La démission de Sébastien Lecornu a immédiatement ravivé les tensions autour du chef de l’État. Emmanuel Macron se retrouve seul en première ligne, sans Premier ministre et sans majorité stable. Le mutisme présidentiel depuis la chute de François Bayrou a ulcéré une partie de son camp, où la lassitude le dispute désormais à la résignation.
Les oppositions, elles, ont multiplié les appels à des mesures radicales. Jordan Bardella, président du Rassemblement national, a exhorté le chef de l’État à « rendre la parole aux Français », estimant que « la stabilité reviendra par le retour aux urnes ». Mathilde Panot, présidente du groupe La France insoumise à l’Assemblée nationale, a jugé que « trois Premiers ministres défaits en moins d’un an, c’est une faillite du pouvoir macroniste », avant d’appeler le président à « partir ». Du côté des Républicains, David Lisnard a exhorté Emmanuel Macron à « programmer sa démission » pour « préserver les institutions et débloquer la situation ».
Les options possibles
En quelques heures, la démission de Sébastien Lecornu a ouvert une période d’incertitude totale pour l’exécutif. Trois options principales s’offrent désormais à Emmanuel Macron.
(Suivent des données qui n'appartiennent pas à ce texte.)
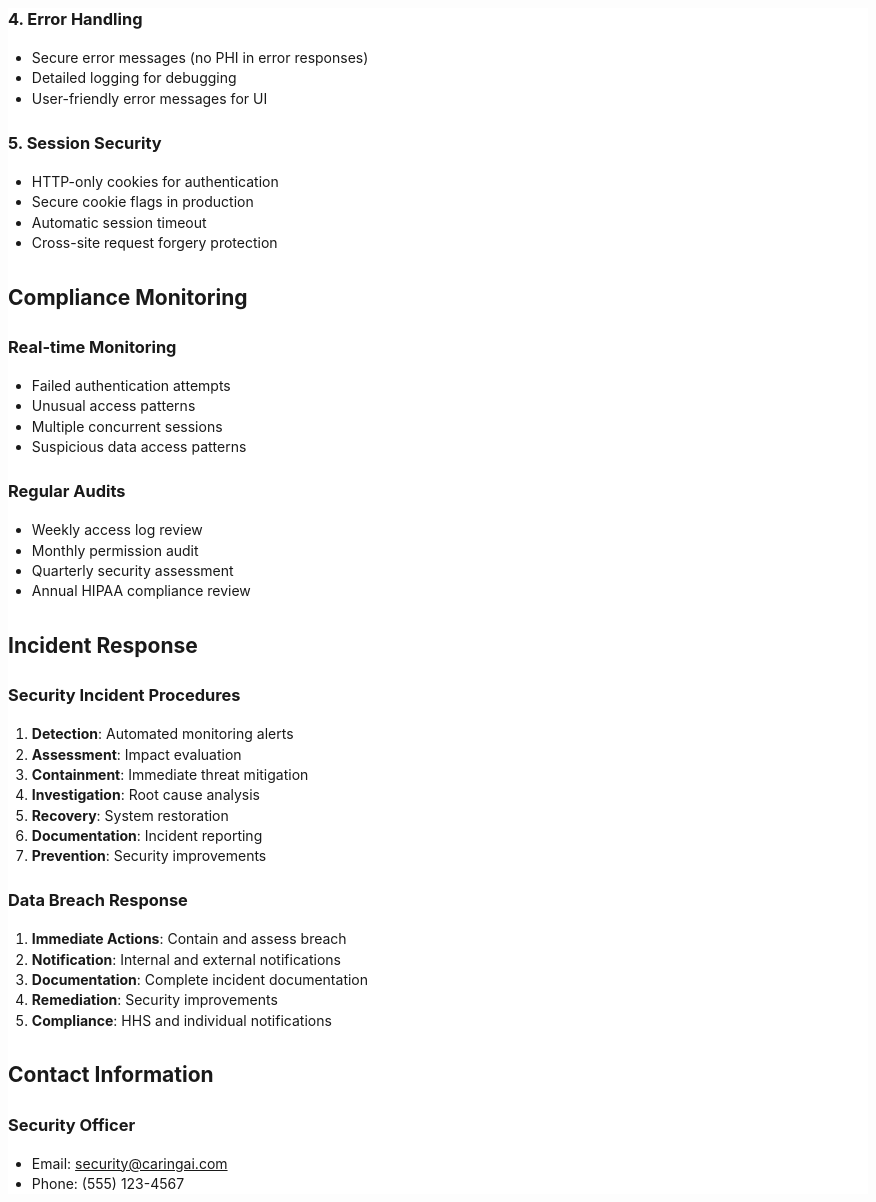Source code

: ### 4. Error Handling
- Secure error messages (no PHI in error responses)
- Detailed logging for debugging
- User-friendly error messages for UI

### 5. Session Security
- HTTP-only cookies for authentication
- Secure cookie flags in production
- Automatic session timeout
- Cross-site request forgery protection

## Compliance Monitoring

### Real-time Monitoring
- Failed authentication attempts
- Unusual access patterns
- Multiple concurrent sessions
- Suspicious data access patterns

### Regular Audits
- Weekly access log review
- Monthly permission audit
- Quarterly security assessment
- Annual HIPAA compliance review

## Incident Response

### Security Incident Procedures
1. **Detection**: Automated monitoring alerts
2. **Assessment**: Impact evaluation
3. **Containment**: Immediate threat mitigation
4. **Investigation**: Root cause analysis
5. **Recovery**: System restoration
6. **Documentation**: Incident reporting
7. **Prevention**: Security improvements

### Data Breach Response
1. **Immediate Actions**: Contain and assess breach
2. **Notification**: Internal and external notifications
3. **Documentation**: Complete incident documentation
4. **Remediation**: Security improvements
5. **Compliance**: HHS and individual notifications

## Contact Information

### Security Officer
- Email: security@caringai.com
- Phone: (555) 123-4567
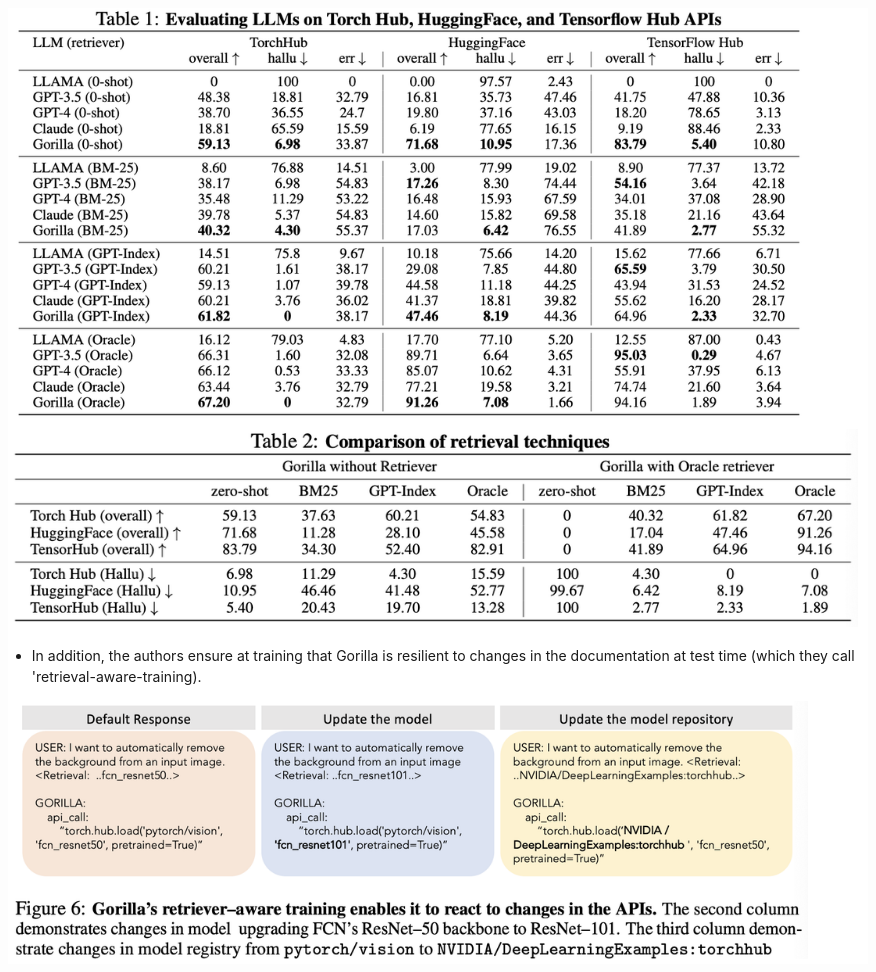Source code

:   <img src="https://github.com/lisaalaz/papers/blob/master/images/Gorilla_AST_acc_table.png" width="800">
  
  <img src="https://github.com/lisaalaz/papers/blob/master/images/Gorilla_retrieval_comparison.png" width="850">
  
  - In addition, the authors ensure at training that Gorilla is resilient to changes in the documentation at test time (which they call 'retrieval-aware-training).

  <img src="https://github.com/lisaalaz/papers/blob/master/images/Gorilla_retrieval_aware_training.png" width="800">
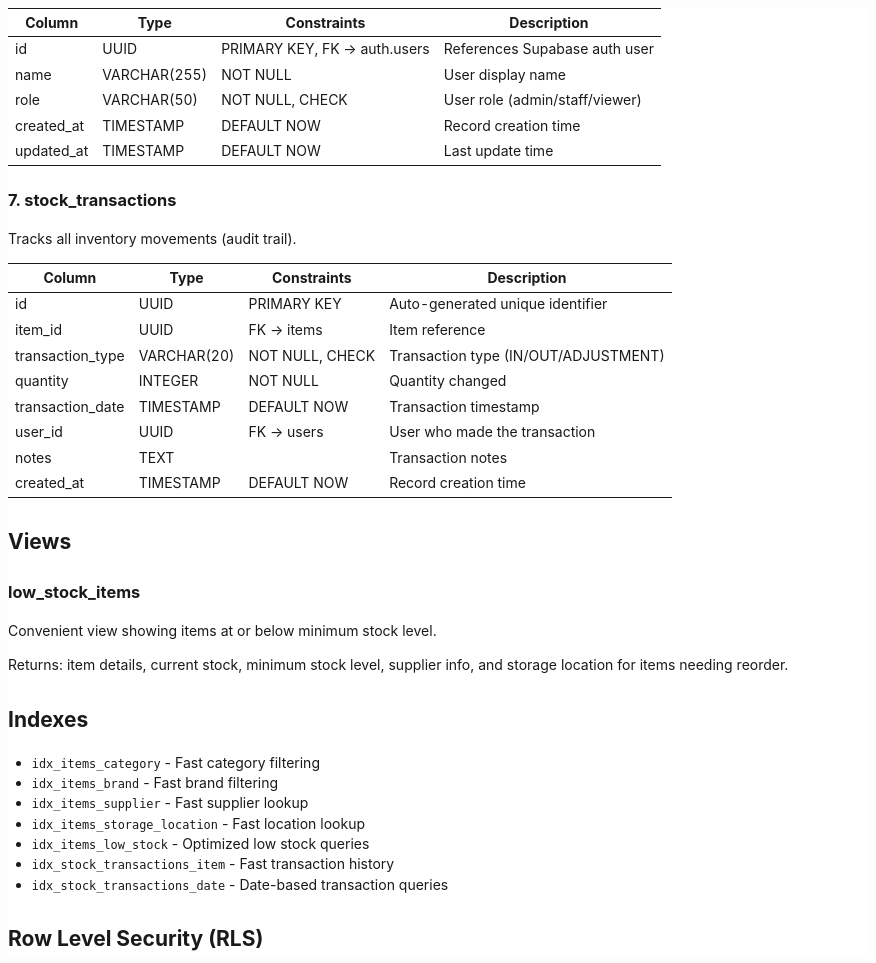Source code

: | Column     | Type         | Constraints                  | Description                    |
| ---------- | ------------ | ---------------------------- | ------------------------------ |
| id         | UUID         | PRIMARY KEY, FK → auth.users | References Supabase auth user  |
| name       | VARCHAR(255) | NOT NULL                     | User display name              |
| role       | VARCHAR(50)  | NOT NULL, CHECK              | User role (admin/staff/viewer) |
| created_at | TIMESTAMP    | DEFAULT NOW                  | Record creation time           |
| updated_at | TIMESTAMP    | DEFAULT NOW                  | Last update time               |

### 7. **stock_transactions**

Tracks all inventory movements (audit trail).

| Column           | Type        | Constraints     | Description                          |
| ---------------- | ----------- | --------------- | ------------------------------------ |
| id               | UUID        | PRIMARY KEY     | Auto-generated unique identifier     |
| item_id          | UUID        | FK → items      | Item reference                       |
| transaction_type | VARCHAR(20) | NOT NULL, CHECK | Transaction type (IN/OUT/ADJUSTMENT) |
| quantity         | INTEGER     | NOT NULL        | Quantity changed                     |
| transaction_date | TIMESTAMP   | DEFAULT NOW     | Transaction timestamp                |
| user_id          | UUID        | FK → users      | User who made the transaction        |
| notes            | TEXT        |                 | Transaction notes                    |
| created_at       | TIMESTAMP   | DEFAULT NOW     | Record creation time                 |

## Views

### **low_stock_items**

Convenient view showing items at or below minimum stock level.

Returns: item details, current stock, minimum stock level, supplier info, and storage location for items needing reorder.

## Indexes

- `idx_items_category` - Fast category filtering
- `idx_items_brand` - Fast brand filtering
- `idx_items_supplier` - Fast supplier lookup
- `idx_items_storage_location` - Fast location lookup
- `idx_items_low_stock` - Optimized low stock queries
- `idx_stock_transactions_item` - Fast transaction history
- `idx_stock_transactions_date` - Date-based transaction queries

## Row Level Security (RLS)
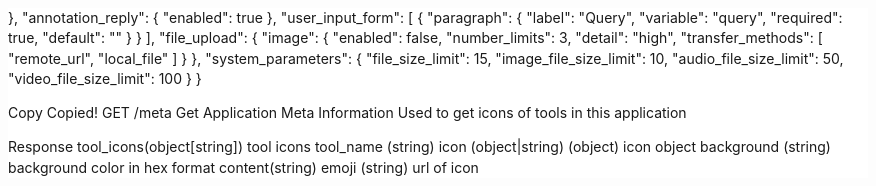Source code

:   },
  "annotation_reply": {
      "enabled": true
  },
  "user_input_form": [
      {
          "paragraph": {
              "label": "Query",
              "variable": "query",
              "required": true,
              "default": ""
          }
      }
  ],
  "file_upload": {
      "image": {
          "enabled": false,
          "number_limits": 3,
          "detail": "high",
          "transfer_methods": [
              "remote_url",
              "local_file"
          ]
      }
  },
  "system_parameters": {
      "file_size_limit": 15,
      "image_file_size_limit": 10,
      "audio_file_size_limit": 50,
      "video_file_size_limit": 100
  }
}

Copy
Copied!
GET
/meta
Get Application Meta Information
Used to get icons of tools in this application

Response
tool_icons(object[string]) tool icons
tool_name (string)
icon (object|string)
(object) icon object
background (string) background color in hex format
content(string) emoji
(string) url of icon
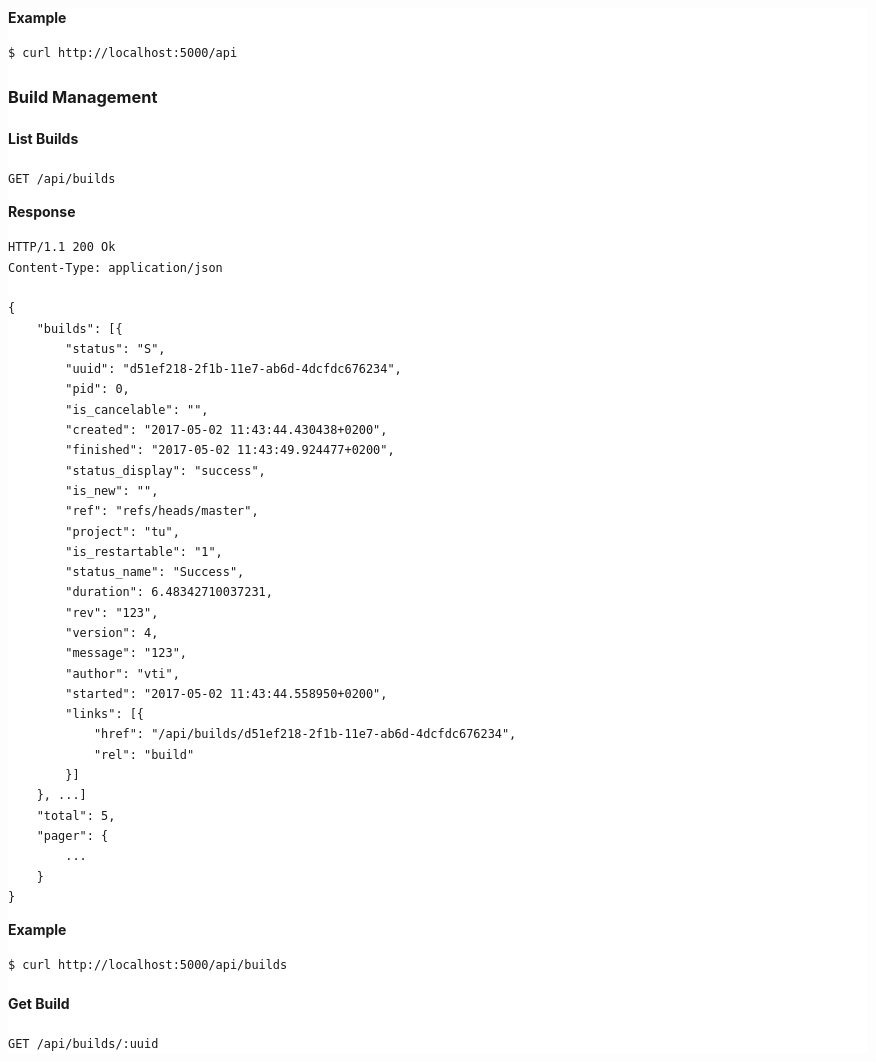 
**Example**

    $ curl http://localhost:5000/api

### Build Management

#### List Builds

    GET /api/builds

**Response**

    HTTP/1.1 200 Ok
    Content-Type: application/json

    {
        "builds": [{
            "status": "S",
            "uuid": "d51ef218-2f1b-11e7-ab6d-4dcfdc676234",
            "pid": 0,
            "is_cancelable": "",
            "created": "2017-05-02 11:43:44.430438+0200",
            "finished": "2017-05-02 11:43:49.924477+0200",
            "status_display": "success",
            "is_new": "",
            "ref": "refs/heads/master",
            "project": "tu",
            "is_restartable": "1",
            "status_name": "Success",
            "duration": 6.48342710037231,
            "rev": "123",
            "version": 4,
            "message": "123",
            "author": "vti",
            "started": "2017-05-02 11:43:44.558950+0200",
            "links": [{
                "href": "/api/builds/d51ef218-2f1b-11e7-ab6d-4dcfdc676234",
                "rel": "build"
            }]
        }, ...]
        "total": 5,
        "pager": {
            ...
        }
    }

**Example**

    $ curl http://localhost:5000/api/builds

#### Get Build

    GET /api/builds/:uuid
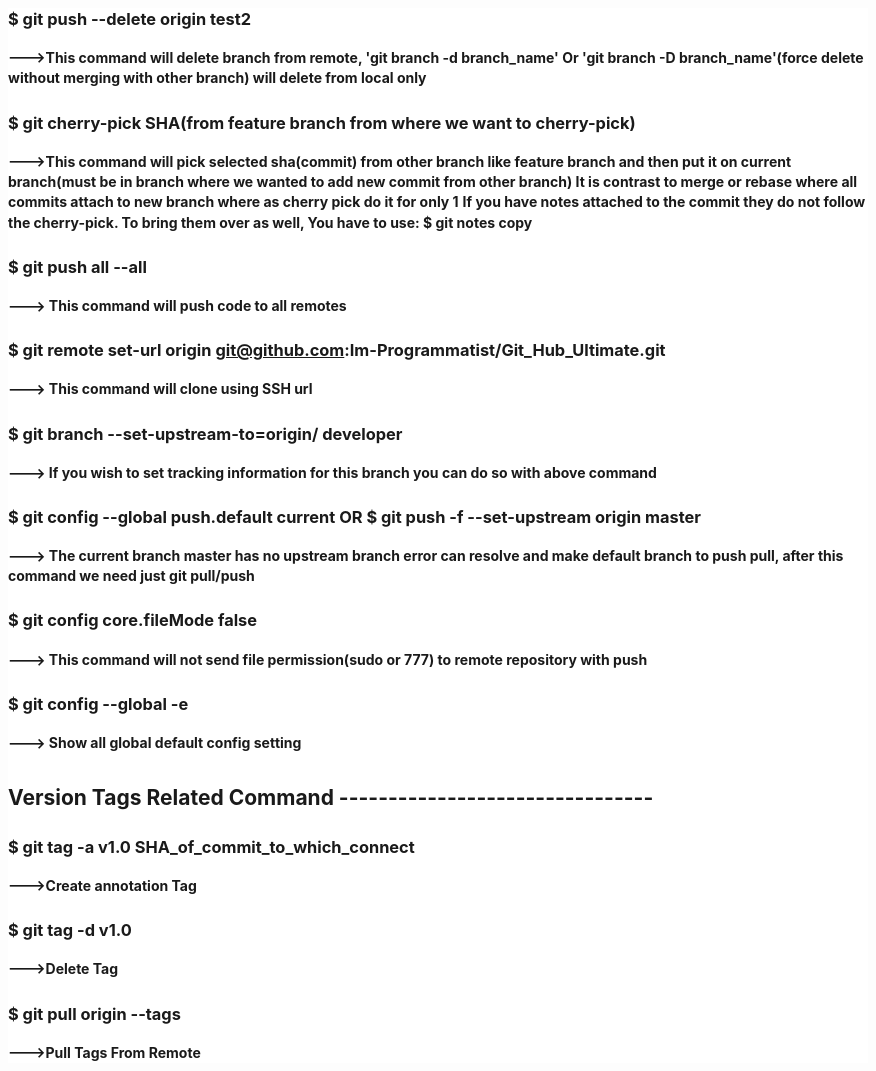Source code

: ###  $ git push --delete origin test2
**--->This command will delete branch from remote, 'git branch -d branch_name' Or  'git branch -D branch_name'(force delete without merging with other branch) will delete from local only** 

###  $ git cherry-pick SHA(from feature branch from where we want to cherry-pick)
**--->This command will pick selected sha(commit) from other branch like feature branch and then put it on current branch(must be in branch where we wanted to add new commit from other branch) It is contrast to merge or rebase where all commits attach to new branch where as cherry pick do it for only 1** 
**If you have notes attached to the commit they do not follow the cherry-pick. To bring them over as well, You have to use: $ git notes copy <from> <to>**


###  $ git push all --all
**---> This command will push code to all remotes**

###  $ git remote set-url origin git@github.com:Im-Programmatist/Git_Hub_Ultimate.git
**---> This command will clone using SSH url**

###  $ git branch --set-upstream-to=origin/<branch> developer
**---> If you wish to set tracking information for this branch you can do so with above command**    

###  $ git config --global push.default current OR $ git push -f --set-upstream origin master
**---> The current branch master has no upstream branch error can resolve and make default branch to push pull, after this command we need just git pull/push**

###  $ git config core.fileMode false
**---> This command will not send file permission(sudo or 777) to remote repository with push**

###  $ git config --global -e
**---> Show all global default config setting**

## Version Tags Related Command  --------------------------------

###  $ git tag -a v1.0 SHA_of_commit_to_which_connect
**--->Create annotation Tag**

###  $ git tag -d v1.0
**--->Delete Tag**

###  $ git pull origin --tags
**--->Pull Tags From Remote**
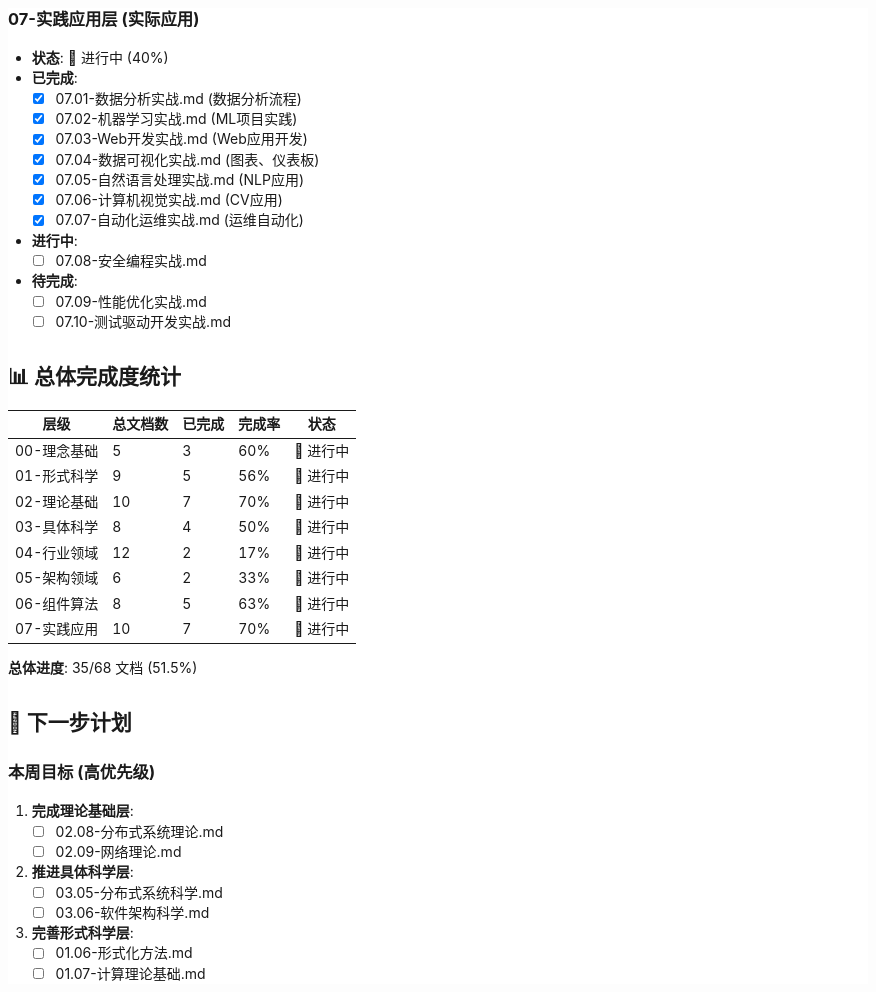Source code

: ### 07-实践应用层 (实际应用)

- **状态**: 🔄 进行中 (40%)
- **已完成**:
  - [x] 07.01-数据分析实战.md (数据分析流程)
  - [x] 07.02-机器学习实战.md (ML项目实践)
  - [x] 07.03-Web开发实战.md (Web应用开发)
  - [x] 07.04-数据可视化实战.md (图表、仪表板)
  - [x] 07.05-自然语言处理实战.md (NLP应用)
  - [x] 07.06-计算机视觉实战.md (CV应用)
  - [x] 07.07-自动化运维实战.md (运维自动化)
- **进行中**:
  - [ ] 07.08-安全编程实战.md
- **待完成**:
  - [ ] 07.09-性能优化实战.md
  - [ ] 07.10-测试驱动开发实战.md

## 📊 总体完成度统计

| 层级 | 总文档数 | 已完成 | 完成率 | 状态 |
|------|----------|--------|--------|------|
| 00-理念基础 | 5 | 3 | 60% | 🔄 进行中 |
| 01-形式科学 | 9 | 5 | 56% | 🔄 进行中 |
| 02-理论基础 | 10 | 7 | 70% | 🔄 进行中 |
| 03-具体科学 | 8 | 4 | 50% | 🔄 进行中 |
| 04-行业领域 | 12 | 2 | 17% | 🔄 进行中 |
| 05-架构领域 | 6 | 2 | 33% | 🔄 进行中 |
| 06-组件算法 | 8 | 5 | 63% | 🔄 进行中 |
| 07-实践应用 | 10 | 7 | 70% | 🔄 进行中 |

**总体进度**: 35/68 文档 (51.5%)

## 🎯 下一步计划

### 本周目标 (高优先级)

1. **完成理论基础层**:
   - [ ] 02.08-分布式系统理论.md
   - [ ] 02.09-网络理论.md

2. **推进具体科学层**:
   - [ ] 03.05-分布式系统科学.md
   - [ ] 03.06-软件架构科学.md

3. **完善形式科学层**:
   - [ ] 01.06-形式化方法.md
   - [ ] 01.07-计算理论基础.md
La première consiste à nommer un nouveau Premier ministre capable de rassembler une majorité élargie autour d’un programme commun restreint. Ce scénario paraît toutefois difficile, tant les équilibres parlementaires sont précaires. La droite, divisée, hésite entre l’opposition frontale et la coopération limitée, tandis que la gauche refuse toute participation à un gouvernement jugé « macroniste ».
La deuxième option est celle d’une dissolution. Depuis juillet, le chef de l’État en a recouvré le droit, un an après la dissolution de 2024. En renvoyant les députés devant les électeurs, Emmanuel Macron espérerait clarifier le rapport de force politique. Mais le risque est immense, les sondages récents donnent le Rassemblement national largement en tête, suivi par La France insoumise, tandis que la majorité présidentielle s’effrite. Une nouvelle élection législative pourrait accentuer la fragmentation plutôt que la résoudre.
Enfin, la troisième hypothèse, évoquée à voix basse jusque dans les rangs du pouvoir, serait celle d’une démission présidentielle. Plusieurs figures de l’opposition, de Mathilde Panot à David Lisnard, y appellent ouvertement, estimant que la situation institutionnelle est devenue intenable. Cette option, sans précédent sous la Ve République depuis Charles de Gaulle, bouleverserait durablement la vie politique française.
Dans l’immédiat, Emmanuel Macron semble privilégier une solution de continuité, en maintenant un gouvernement démissionnaire chargé d’expédier les affaires courantes. Mais la pression s’intensifie. Entre l’échec de trois Premiers ministres en moins d’un an, la montée des tensions partisanes et la menace d’une dissolution à haut risque, le président aborde l’une des séquences les plus périlleuses de son second mandat.